The cost of shipping agricultural products by truck is up more than 40% compared to last year.

Shipping prices are up significantly from a year ago as truck availability tightens, eroding food producers’ profits.

Cain Adams, who owns Trinity Logistics and Longboard Logistics freight brokerages in Meridian, Idaho, said Nov. 17 that shipping a 50-pound bag of onions or potatoes from Washington state to New York City costs $11.50 by refrigerated truck and $8.75 on intermodal, truck-to-train transportation. The truck price is up 43.75% from $8 a year ago, and the intermodal price is up 40% from $6.25.

A standard load is 840 bags.

“Both rose because of the capacity crunch,” he said.

Malheur County Onion Growers Association President Paul Skeen of Nyssa, Ore., said truck availability has been a hot topic among growers, shippers and university extension educators.

Availability dropped in recent years as truckers retire, and now it is especially tight due to COVID-19, he said. A bit of relief could come when Christmas-tree shipments end.

“Nobody turns anybody down,” Skeen said. “I see trucks loaded late at night. Whenever that truck comes, they are making sure they get the truck loaded and on the road again.”

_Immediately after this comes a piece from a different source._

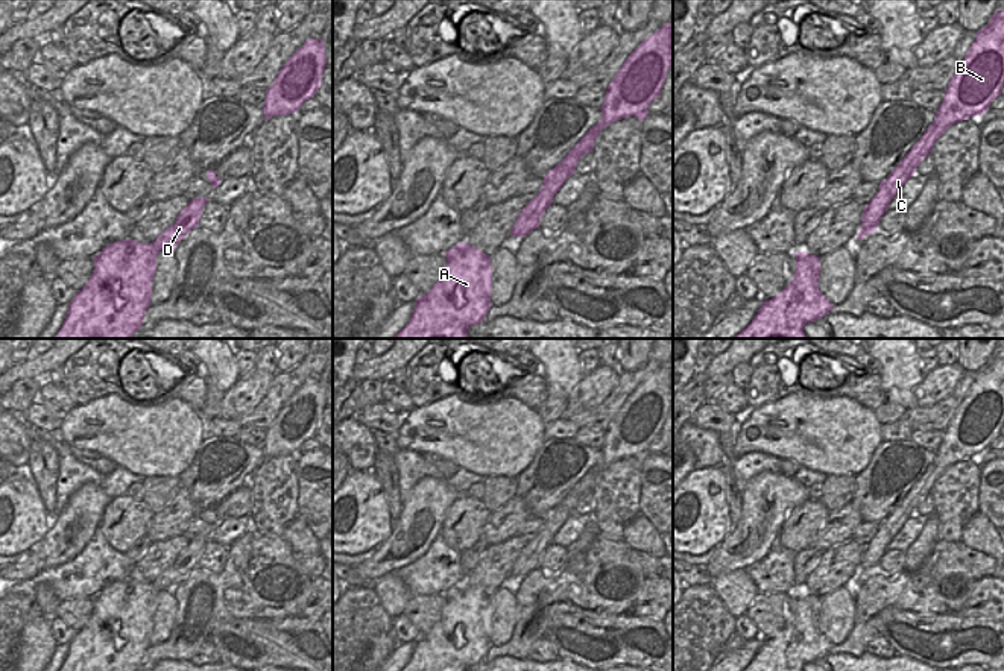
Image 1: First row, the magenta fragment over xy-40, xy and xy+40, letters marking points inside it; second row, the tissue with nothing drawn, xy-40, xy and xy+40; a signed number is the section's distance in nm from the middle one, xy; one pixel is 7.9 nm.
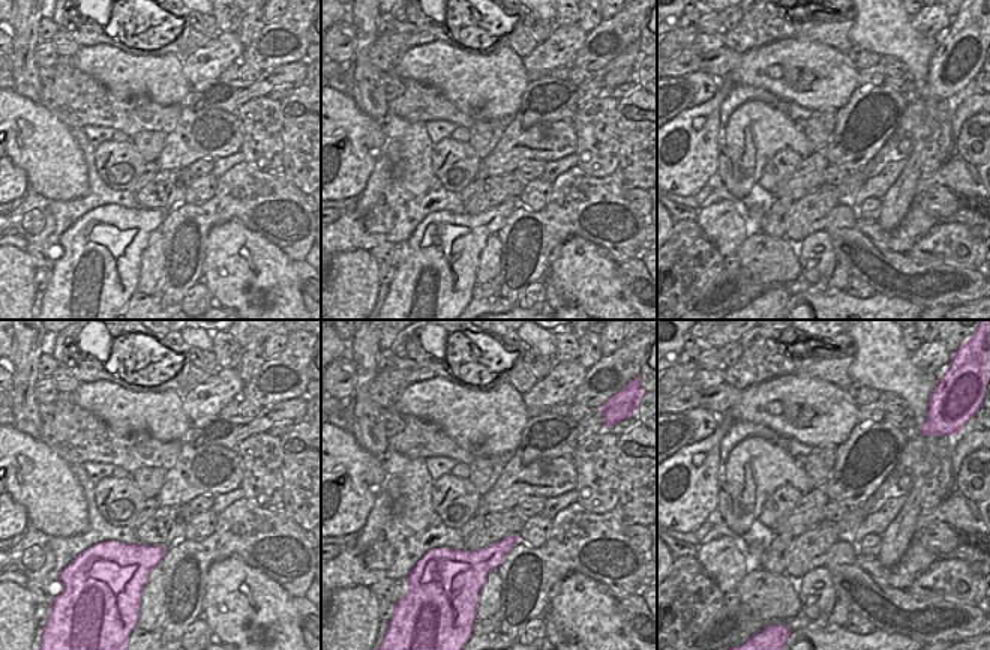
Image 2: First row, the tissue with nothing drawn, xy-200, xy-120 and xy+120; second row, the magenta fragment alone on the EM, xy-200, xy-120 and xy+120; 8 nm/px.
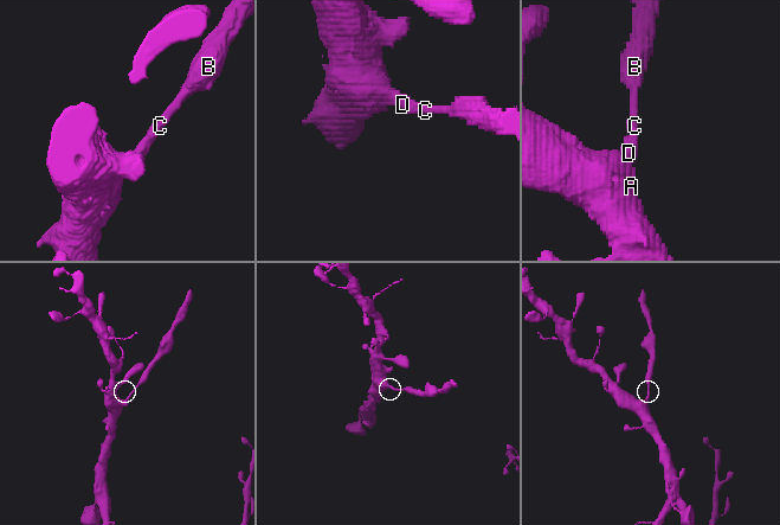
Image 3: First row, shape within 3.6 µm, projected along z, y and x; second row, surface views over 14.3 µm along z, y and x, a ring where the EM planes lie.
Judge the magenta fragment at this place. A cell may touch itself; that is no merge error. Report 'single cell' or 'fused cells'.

Higher shipping costs are eroding profits. “Almost every truck that leaves this valley is costing more for the truck than the value of the onions that are on the truck,” he said.

Adams said truck rates have risen a bit faster than intermodal rates partly because the number of trucks on the road is down from 2018’s strong market. The fleet expanded in 2018, then shrank in 2019 as rates fell.

“So 17,000 trucks ended up being taken off the road” in 2019, he said. Some companies closed. “Now in 2020, we are seeing the opposite, with less capacity.”

Trucks move about 72.5% of the nation’s freight by weight, according to the American Trucking Associations. Some 97.4% of carriers operate fewer than 20 trucks.

Adams said shipping-price increases are “a capacity issue. Intermodal is maxed as well.”

COVID-19 boosted shipping demand for food products at stores and for USDA-funded food boxes directed to people in need. Strong business in population centers reduced truck availability in more remote areas where many commodities are produced.

Refrigerated trucks have been carrying more frozen foods as people stock in-home freezers, so it’s harder for some perishables to compete for space on trucks, Adams said.

“And frozen can pay more per truck on the spot market” because it is a value-added product for which demand remains high, he said.

Cold-storage space is at a premium, helping to keep truck and intermodal prices up even as fuel costs remain below year-ago levels, Adams said.

He said it will be at least February, about a month later than the previous year’s seasonal drop in demand, before truck supplies and prices ease. He expects the fleet of refrigerated trucks to start increasing in spring or summer.